Выбрать главу

В прибайкальских антропоморфных фигурках эпохи бронзы усматривается и ряд черт, вызывающих уральские ассоциации. Это особенно видно по материалам погребения 5 Усть-Удинского могильника и погребения 38 могильника Шумилиха (Окладников, 1975б, табл. 141, 1; Горюнова, 1974, рис. 5; Студзицкая, 1981, с. 43), где в моделировке лица использован специфический прием выделения щек западающими плоскостями, особенно глубокими на месте глаз. Исследователи полагают, что первоначально этот прием возник в дереве, а затем был перенесен на рог и кость (Окладников, 1955, с. 294; Мошинская, 1976, с. 53–54). Деревянные идолы из Горбуновского торфяника наглядно подтверждают это мнение. С уральскими типами устьудинские и шумилихинские фигурки сближает также их «безрукость». Фигурки с берегов Лены, несмотря на некоторые отличия в деталях, относятся, на наш взгляд, к устьудинской группе.

В тех случаях, когда глазковские антропоморфные изображения были найдены в погребениях парами, они различаются лишь размерами (Усть-Уда, погребения 4 и 6; погребения у с. Кода на Ангаре). Нам представляется, что первоначальная точка зрения А.П. Окладникова, усматривающего в парных фигурках мужчину и женщину (Окладников, 1955, с. 290), более правильная, чем его более позднее предположение, что в них материализуется характерный для лесных охотников культ близнецов (Окладников, 1976, с. 12).

Анализ глазковских скульптур не позволяет, на наш взгляд, рассматривать их как дальнейшее развитие стилистических особенностей, присущих неолитическому китойскому антропоморфному искусству. Сопоставление этих двух групп изображений показывает, что стилистически они резко отличаются друг от друга, несмотря на общую для них условность в передаче образа. Отличны они, видимо, и в функциональном отношении. Сравнение глазковской антропоморфной скульптуры с окуневскими костяными фигурками возможно только по общности сюжета и его технического воплощения. Что касается стилистических приемов трактовки образа, то вопреки мнению некоторых исследователей (Вадецкая, 1969, с. 27; Максименков, 1970, с. 70), они настолько различны, что совершенно несопоставимы.

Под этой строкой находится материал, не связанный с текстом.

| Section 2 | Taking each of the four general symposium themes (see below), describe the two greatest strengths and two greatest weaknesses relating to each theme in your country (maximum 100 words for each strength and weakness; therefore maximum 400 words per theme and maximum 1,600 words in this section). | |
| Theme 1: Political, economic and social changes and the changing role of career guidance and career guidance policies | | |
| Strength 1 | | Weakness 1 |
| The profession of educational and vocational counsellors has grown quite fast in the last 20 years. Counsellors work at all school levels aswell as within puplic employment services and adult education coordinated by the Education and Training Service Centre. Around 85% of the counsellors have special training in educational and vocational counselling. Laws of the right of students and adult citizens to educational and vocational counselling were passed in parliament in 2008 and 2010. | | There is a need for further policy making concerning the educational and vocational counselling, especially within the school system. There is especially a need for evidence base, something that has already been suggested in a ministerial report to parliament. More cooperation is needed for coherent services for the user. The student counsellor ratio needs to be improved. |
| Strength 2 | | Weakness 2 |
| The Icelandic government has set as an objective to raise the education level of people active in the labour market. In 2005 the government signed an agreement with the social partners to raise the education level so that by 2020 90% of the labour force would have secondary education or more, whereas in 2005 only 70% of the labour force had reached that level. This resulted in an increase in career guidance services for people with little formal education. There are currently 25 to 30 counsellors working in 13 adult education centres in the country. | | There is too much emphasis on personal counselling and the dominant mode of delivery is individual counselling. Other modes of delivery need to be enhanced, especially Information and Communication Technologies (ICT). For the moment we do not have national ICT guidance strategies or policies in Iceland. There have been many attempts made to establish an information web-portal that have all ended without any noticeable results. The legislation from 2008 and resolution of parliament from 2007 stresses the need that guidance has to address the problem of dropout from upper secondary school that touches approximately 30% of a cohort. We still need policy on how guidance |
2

Уникальна костяная маска-личина из погребения 38 могильника Шумилиха (рис. 136, 11). Стилистически она тесно увязывается с глазковской группой антропоморфных изображений, поскольку моделировка лица выполнена по требованиям единого устоявшегося канона. Ближайшей аналогией ей по манере передачи лица служит меньшая антропоморфная фигурка из погребения в устье р. Коды (рис. 136, 5). Особенно четко единство технических приемов прослеживается в оформлении нижней части лица. Размеры этой личины-маски (высота 11 см) позволяют считать ее скорее маскоидом, т. е. уменьшенной маской, которая не предназначалась для ношения на лице (Авдеев, 1957). По бокам лица костяного маскоида расположены два круглых отверстия; третье — на затылочной части. Они использовались для прикрепления к одежде. Не исключено, что в затылочное отверстие мог вставляться стержень-антенна, как на личинах-масках Мугур-Саргола в Тувинской АССР (Дэвлет, 1980, рис. 10, 3). В начале II тыс. до н. э. антропоморфные личины получают широкое распространение в искусстве Сибири и Дальнего Востока (Окладникова, 1978; Дэвлет, 1976; Леонтьев, 1978). Этнографические материалы показывают, что маскиличины, маски — головные уборы и маскоиды занимают значительное место и в культовом искусстве народов Сибири конца XVIII — начала XX в. (Иванов, 1970, 1975), особенно у тунгусских групп.

На глазковской глиняной посуде встречаются рисунки человеческих фигур. Находки их единичны, но очень значимы, так как, с одной стороны, они свидетельствуют о многообразии форм воплощения этого сюжета, а с другой стороны (что особенно важно) — уточняют время появления широко распространенного на сибирских писаницах образа «рогатого» человечка. Один из таких сосудов найден на стоянке Плотбище (р. Белая). На нем резными линиями выполнены четыре схематичные антропоморфные фигурки с «рожками» вместо головы (Савельев, Горюнова, 1971, рис. 1). В несколько иной, но тоже очень схематичной манере исполнены «рогатые» человечки на обломке сосуда из стоянки в устье р. Птушами — притоке Илима (Окладников, Мазин, 1976, рис. 27). Наличие «рогатых» антропоморфных существ на глазковской керамике и на петроглифах говорит о широком распространении этого образа в рассматриваемое время.